AK Parti ilk yolu tercih etti. Doksanlı yıllarda yetişen yeni dindar kuşakların temsil ettiği ‘zamanın ruhu’ baskın çıktı ve güven veren çoğulcu bir liderlik sayesinde tabanda da olumlu karşılık buldu. ‘Kazanmak’ siyasi alanda ilk kez farklılıkları normalleştiren bir dinamik oluşturdu.
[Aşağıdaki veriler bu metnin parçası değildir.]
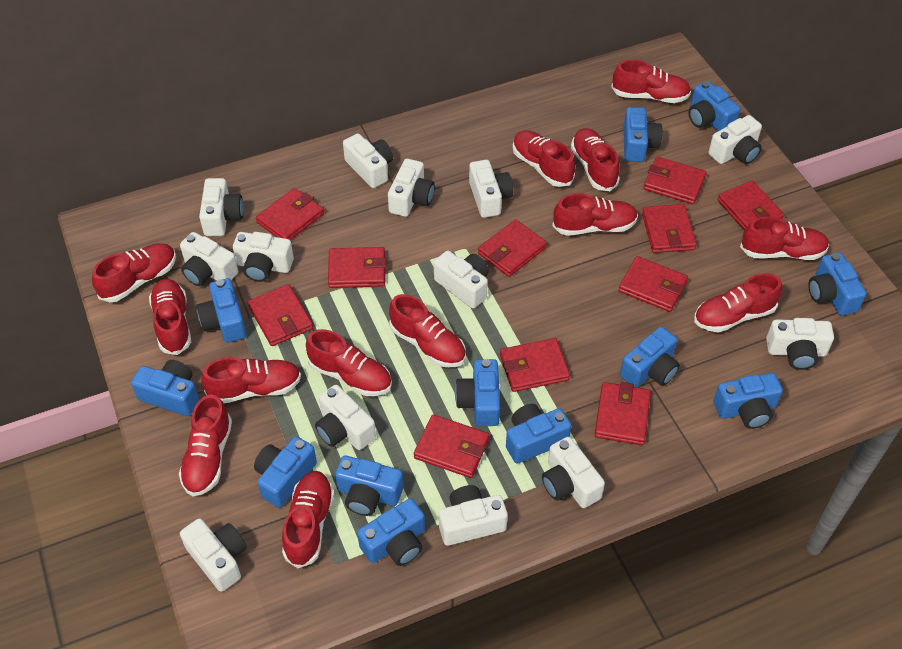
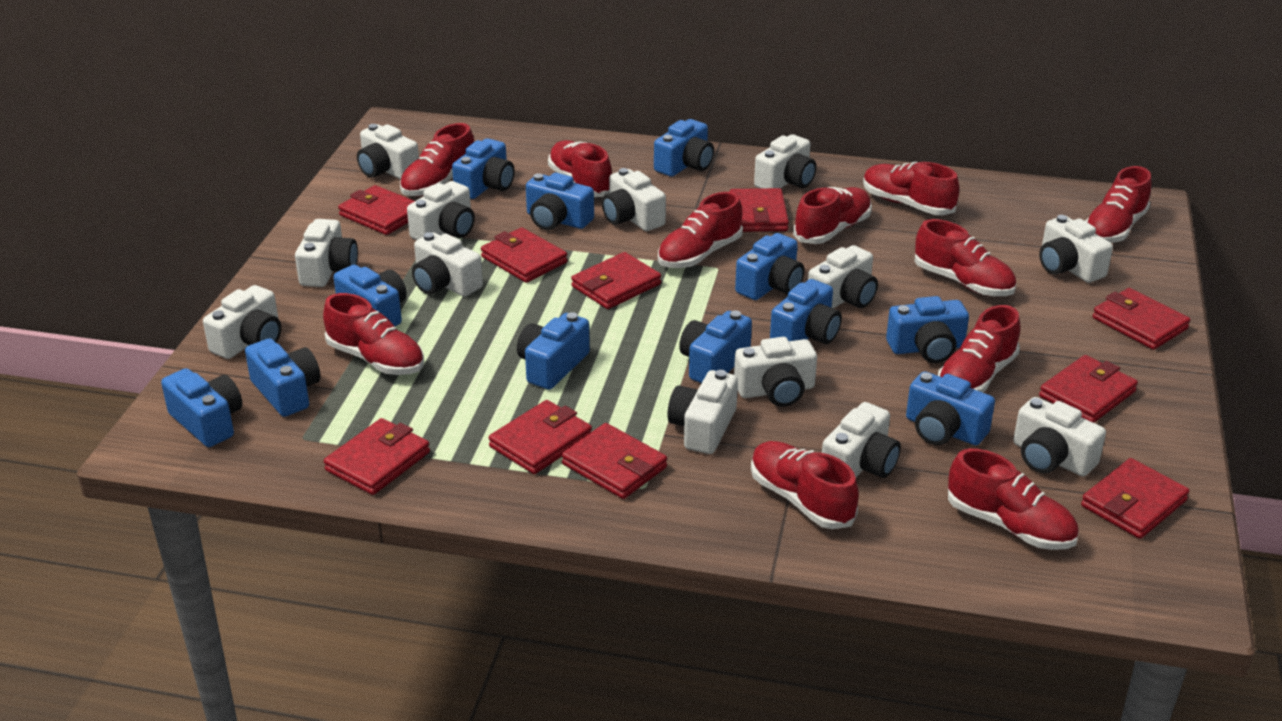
red shoe: [92,243,176,302] [149,279,191,355] [179,395,232,496] [201,357,301,403] [282,471,334,568] [306,329,392,396] [389,294,466,367] [512,130,575,187] [552,193,638,236] [571,128,620,191] [611,60,691,103] [694,273,782,332] [740,217,829,260] = 13 -> [323,293,424,375] [400,123,474,196] [548,140,612,197] [658,192,743,268] [751,441,859,529] [793,187,872,244] [863,162,960,215] [914,219,1016,296] [938,305,1020,392] [948,448,1079,550] [1086,166,1151,243] = 11
red wallet: [248,284,313,346] [256,188,324,240] [328,247,386,288] [414,414,489,478] [478,219,547,277] [500,338,570,392] [594,382,651,445] [619,256,688,312] [642,204,697,253] [644,157,707,204] [717,181,784,231] = 11 -> [324,418,430,495] [338,185,415,235] [481,227,567,283] [489,400,592,474] [562,423,667,499] [571,252,661,309] [729,188,789,232] [1039,355,1138,423] [1081,458,1190,539] [1093,288,1190,350] = 10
Bugün söz konusu yoldan sapılırken fazlasıyla ironik bir durumla karşı karşıyayız. AK Parti artık kendi cemaatinin çıkarlarını koruyacak bir yola da giremiyor. Ne demokratik düzeni inşa etme, ne de cemaatçi siyaseti pekiştirme imkanı yok. Diğer deyişle iktidarı kazanmasına karşın, siyaseti kaybediyor… Çünkü salt iktidarı sürdürme uğruna devletle koalisyon yapmanın maliyeti var. İktidar sürebilse de, bunun gerçekte kimlerin iktidarı olduğu belirsizleşiyor ve dizginler toplumsal görünürlüğün ötesinde, karanlık bir alemde aranıyor.
***
Bir zamanlar CHP ile koalisyondan korkan AK Parti, şimdi MHP sembolizminin gerisindeki devlet yapılanması ile birlikte yürüyor. Oysa CHP şeffaftı… Resmi ideolojinin olsa olsa görüntü işlevini yerine getiriyordu. AK Parti kazanacağı apaçık bir işbirliğinden korkarken, nihayette sırtını ideolojik sistemin siyasi korkuluklarına dayamak zorunda kaldı.
‘İktidar devam etsin yeter’ denecekse AK Parti bu sürede ‘kazandı’… Ama toplumsal bütünleşme şansı harcanırken, dindarlar kaybetti.